I needed 200 watts and 8 channels. Driving Linkwitz Orion speakers which use an active crossover. Each driver gets an amp channel.

The sound is high end. Huge stage, precise images and natural timbre. The sound reflects the front end. Changes in upstream equipment are easily audible.
ATI uses a large linear power supply. No SMPS power. I listen about 12 hours a day. Every day. Jazz and classical primarily. No listener fatigue here.
Enjoy
Kevin
Thanks @sumaato for sharing your experience with using different pres for PS audio Stellar S300 amp, and thanks @darstar for letting me know about ATI class D amp (yet unknown for me). Did you select an integrated one or otherwise which  preamp are you using? 

As to the use of preamplifiers,  I suggest that if the source signal is good (and it has volume control) then this signal does not need to be altered before it comes to a power amp. In general, why the source signal should be altered in case you have a good DAC?  I suppose that  a good pre should not alter the signal coming from the source. Its like if someone does not like a salted meal. You still give him a salted meal suggesting to add much sugar to it so that to compensate the excess of salt. As a result, you get much salt and much sugar (but you just wanted a meal without salt, that's all). 

Best, 

Nodari

 


Can someone please list the Top to Midrange Class-D options on the market at present and the relative MSRP?  The Merrill 118 is fantastic but tooooo expensive.  Give me some options <$10k and I'm not one that believes something is better just because it costs more so if you know of an outstanding $700 amp, bring it on.
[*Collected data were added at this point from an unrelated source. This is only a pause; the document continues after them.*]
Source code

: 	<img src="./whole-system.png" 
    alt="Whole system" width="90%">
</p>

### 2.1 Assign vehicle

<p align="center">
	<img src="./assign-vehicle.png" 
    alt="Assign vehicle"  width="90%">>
The Amp will be used in a bi-amp system handling the frequencies below 200Hz so a high damping factor may be a positive... or not.

I'm interested in the views of this group.
a bit bright and somehow dry, lacking warmness

That description applies to every class D amp I’ve heard, even those with tubes on the input stage.

As for ecological concerns, at low power levels, where most amps operate during most listening, even class D amps are inefficient.